#### EXERCISE DESCRIPTION
Present the lines of all the items below as one numbered list, leaving out any blank lines.

#### STORED DATA
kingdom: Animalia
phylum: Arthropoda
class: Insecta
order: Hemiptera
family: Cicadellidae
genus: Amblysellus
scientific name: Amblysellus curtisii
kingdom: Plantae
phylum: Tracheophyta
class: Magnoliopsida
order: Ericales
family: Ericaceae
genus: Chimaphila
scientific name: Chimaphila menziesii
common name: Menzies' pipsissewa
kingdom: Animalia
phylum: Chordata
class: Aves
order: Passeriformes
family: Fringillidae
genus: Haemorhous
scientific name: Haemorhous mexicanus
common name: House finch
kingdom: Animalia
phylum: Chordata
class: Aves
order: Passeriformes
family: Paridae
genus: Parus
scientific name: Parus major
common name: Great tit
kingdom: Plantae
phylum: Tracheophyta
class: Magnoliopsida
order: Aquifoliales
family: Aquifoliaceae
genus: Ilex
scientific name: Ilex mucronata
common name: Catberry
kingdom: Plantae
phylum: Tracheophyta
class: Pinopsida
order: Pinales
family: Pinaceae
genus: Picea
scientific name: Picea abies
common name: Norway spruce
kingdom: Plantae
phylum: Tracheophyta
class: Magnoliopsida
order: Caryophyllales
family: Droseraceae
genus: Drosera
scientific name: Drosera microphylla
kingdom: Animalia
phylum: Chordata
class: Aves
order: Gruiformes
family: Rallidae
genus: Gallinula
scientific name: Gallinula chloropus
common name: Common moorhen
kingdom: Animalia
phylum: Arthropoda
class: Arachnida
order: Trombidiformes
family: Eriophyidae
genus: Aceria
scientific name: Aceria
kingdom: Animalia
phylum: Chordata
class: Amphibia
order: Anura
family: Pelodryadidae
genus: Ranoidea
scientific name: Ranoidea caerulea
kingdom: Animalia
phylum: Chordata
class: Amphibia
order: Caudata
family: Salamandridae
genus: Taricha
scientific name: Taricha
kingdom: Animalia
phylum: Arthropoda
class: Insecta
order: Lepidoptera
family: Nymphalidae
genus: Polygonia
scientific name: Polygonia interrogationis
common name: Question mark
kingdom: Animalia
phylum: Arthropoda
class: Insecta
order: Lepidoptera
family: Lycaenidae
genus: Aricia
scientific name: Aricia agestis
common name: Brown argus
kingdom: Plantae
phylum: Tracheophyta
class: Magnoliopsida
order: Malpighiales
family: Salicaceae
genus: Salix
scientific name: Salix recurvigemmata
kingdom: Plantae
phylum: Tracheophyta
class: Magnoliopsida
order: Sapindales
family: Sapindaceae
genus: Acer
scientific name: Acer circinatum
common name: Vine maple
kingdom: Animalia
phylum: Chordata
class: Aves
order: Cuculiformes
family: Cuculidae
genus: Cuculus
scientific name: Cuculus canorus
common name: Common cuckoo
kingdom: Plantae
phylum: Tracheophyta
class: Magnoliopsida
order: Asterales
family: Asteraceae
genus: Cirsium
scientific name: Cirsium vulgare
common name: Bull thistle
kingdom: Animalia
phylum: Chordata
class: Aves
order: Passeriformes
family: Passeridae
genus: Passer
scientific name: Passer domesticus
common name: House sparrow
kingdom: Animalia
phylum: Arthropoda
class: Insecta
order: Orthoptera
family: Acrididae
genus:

#### CORRECT OUTPUT
1. kingdom: Animalia
2. phylum: Arthropoda
3. class: Insecta
4. order: Hemiptera
5. family: Cicadellidae
6. genus: Amblysellus
7. scientific name: Amblysellus curtisii
8. kingdom: Plantae
9. phylum: Tracheophyta
10. class: Magnoliopsida
11. order: Ericales
12. family: Ericaceae
13. genus: Chimaphila
14. scientific name: Chimaphila menziesii
15. common name: Menzies' pipsissewa
16. kingdom: Animalia
17. phylum: Chordata
18. class: Aves
19. order: Passeriformes
20. family: Fringillidae
21. genus: Haemorhous
22. scientific name: Haemorhous mexicanus
23. common name: House finch
24. kingdom: Animalia
25. phylum: Chordata
26. class: Aves
27. order: Passeriformes
28. family: Paridae
29. genus: Parus
30. scientific name: Parus major
31. common name: Great tit
32. kingdom: Plantae
33. phylum: Tracheophyta
34. class: Magnoliopsida
35. order: Aquifoliales
36. family: Aquifoliaceae
37. genus: Ilex
38. scientific name: Ilex mucronata
39. common name: Catberry
40. kingdom: Plantae
41. phylum: Tracheophyta
42. class: Pinopsida
43. order: Pinales
44. family: Pinaceae
45. genus: Picea
46. scientific name: Picea abies
47. common name: Norway spruce
48. kingdom: Plantae
49. phylum: Tracheophyta
50. class: Magnoliopsida
51. order: Caryophyllales
52. family: Droseraceae
53. genus: Drosera
54. scientific name: Drosera microphylla
55. kingdom: Animalia
56. phylum: Chordata
57. class: Aves
58. order: Gruiformes
59. family: Rallidae
60. genus: Gallinula
61. scientific name: Gallinula chloropus
62. common name: Common moorhen
63. kingdom: Animalia
64. phylum: Arthropoda
65. class: Arachnida
66. order: Trombidiformes
67. family: Eriophyidae
68. genus: Aceria
69. scientific name: Aceria
70. kingdom: Animalia
71. phylum: Chordata
72. class: Amphibia
73. order: Anura
74. family: Pelodryadidae
75. genus: Ranoidea
76. scientific name: Ranoidea caerulea
77. kingdom: Animalia
78. phylum: Chordata
79. class: Amphibia
80. order: Caudata
81. family: Salamandridae
82. genus: Taricha
83. scientific name: Taricha
84. kingdom: Animalia
85. phylum: Arthropoda
86. class: Insecta
87. order: Lepidoptera
88. family: Nymphalidae
89. genus: Polygonia
90. scientific name: Polygonia interrogationis
91. common name: Question mark
92. kingdom: Animalia
93. phylum: Arthropoda
94. class: Insecta
95. order: Lepidoptera
96. family: Lycaenidae
97. genus: Aricia
98. scientific name: Aricia agestis
99. common name: Brown argus
100. kingdom: Plantae
101. phylum: Tracheophyta
102. class: Magnoliopsida
103. order: Malpighiales
104. family: Salicaceae
105. genus: Salix
106. scientific name: Salix recurvigemmata
107. kingdom: Plantae
108. phylum: Tracheophyta
109. class: Magnoliopsida
110. order: Sapindales
111. family: Sapindaceae
112. genus: Acer
113. scientific name: Acer circinatum
114. common name: Vine maple
115. kingdom: Animalia
116. phylum: Chordata
117. class: Aves
118. order: Cuculiformes
119. family: Cuculidae
120. genus: Cuculus
121. scientific name: Cuculus canorus
122. common name: Common cuckoo
123. kingdom: Plantae
124. phylum: Tracheophyta
125. class: Magnoliopsida
126. order: Asterales
127. family: Asteraceae
128. genus: Cirsium
129. scientific name: Cirsium vulgare
130. common name: Bull thistle
131. kingdom: Animalia
132. phylum: Chordata
133. class: Aves
134. order: Passeriformes
135. family: Passeridae
136. genus: Passer
137. scientific name: Passer domesticus
138. common name: House sparrow
139. kingdom: Animalia
140. phylum: Arthropoda
141. class: Insecta
142. order: Orthoptera
143. family: Acrididae
144. genus:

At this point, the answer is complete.